Gather every line of the records that contains the string "curve". Match case exactly.

##### DATA LISTING

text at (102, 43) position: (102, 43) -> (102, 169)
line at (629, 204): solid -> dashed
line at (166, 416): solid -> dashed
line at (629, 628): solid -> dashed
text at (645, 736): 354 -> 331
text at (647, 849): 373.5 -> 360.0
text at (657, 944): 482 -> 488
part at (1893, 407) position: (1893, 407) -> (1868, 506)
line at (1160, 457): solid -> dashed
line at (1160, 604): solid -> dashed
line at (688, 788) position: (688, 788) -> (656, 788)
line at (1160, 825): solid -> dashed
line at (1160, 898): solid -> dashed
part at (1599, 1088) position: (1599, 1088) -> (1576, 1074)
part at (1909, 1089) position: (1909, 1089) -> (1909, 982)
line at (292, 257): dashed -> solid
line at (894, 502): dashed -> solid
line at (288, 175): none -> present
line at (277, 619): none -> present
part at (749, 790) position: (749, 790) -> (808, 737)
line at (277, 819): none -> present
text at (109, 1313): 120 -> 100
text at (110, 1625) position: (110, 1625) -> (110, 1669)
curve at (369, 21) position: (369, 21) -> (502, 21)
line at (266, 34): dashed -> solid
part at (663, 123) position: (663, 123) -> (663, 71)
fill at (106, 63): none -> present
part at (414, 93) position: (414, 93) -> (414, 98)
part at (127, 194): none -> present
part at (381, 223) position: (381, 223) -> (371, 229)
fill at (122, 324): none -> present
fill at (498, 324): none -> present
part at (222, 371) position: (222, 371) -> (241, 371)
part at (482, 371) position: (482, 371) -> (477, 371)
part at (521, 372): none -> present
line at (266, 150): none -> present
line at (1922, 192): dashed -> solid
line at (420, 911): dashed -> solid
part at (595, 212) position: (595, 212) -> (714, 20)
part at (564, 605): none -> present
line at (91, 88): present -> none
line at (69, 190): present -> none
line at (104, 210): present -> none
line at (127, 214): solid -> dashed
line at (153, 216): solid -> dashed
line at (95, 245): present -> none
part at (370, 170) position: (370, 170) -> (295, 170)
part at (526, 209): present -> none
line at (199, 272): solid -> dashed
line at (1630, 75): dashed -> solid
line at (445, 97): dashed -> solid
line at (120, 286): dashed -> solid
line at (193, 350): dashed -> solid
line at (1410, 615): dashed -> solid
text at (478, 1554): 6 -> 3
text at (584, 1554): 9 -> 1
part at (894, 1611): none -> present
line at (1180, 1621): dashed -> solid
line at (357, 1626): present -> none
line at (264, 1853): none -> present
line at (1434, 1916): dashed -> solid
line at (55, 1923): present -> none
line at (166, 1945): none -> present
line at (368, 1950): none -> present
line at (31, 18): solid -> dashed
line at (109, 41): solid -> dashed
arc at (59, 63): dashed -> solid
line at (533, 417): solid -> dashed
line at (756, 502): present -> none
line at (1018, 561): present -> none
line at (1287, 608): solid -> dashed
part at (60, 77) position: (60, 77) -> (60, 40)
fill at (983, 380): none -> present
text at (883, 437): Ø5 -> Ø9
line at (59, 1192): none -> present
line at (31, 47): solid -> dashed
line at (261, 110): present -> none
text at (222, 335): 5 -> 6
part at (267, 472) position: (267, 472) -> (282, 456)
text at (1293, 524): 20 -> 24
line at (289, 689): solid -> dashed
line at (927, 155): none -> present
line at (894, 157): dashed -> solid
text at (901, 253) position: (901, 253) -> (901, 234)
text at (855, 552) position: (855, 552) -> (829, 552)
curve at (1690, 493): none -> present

##########

• RESULT:
curve at (369, 21) position: (369, 21) -> (502, 21)
curve at (1690, 493): none -> present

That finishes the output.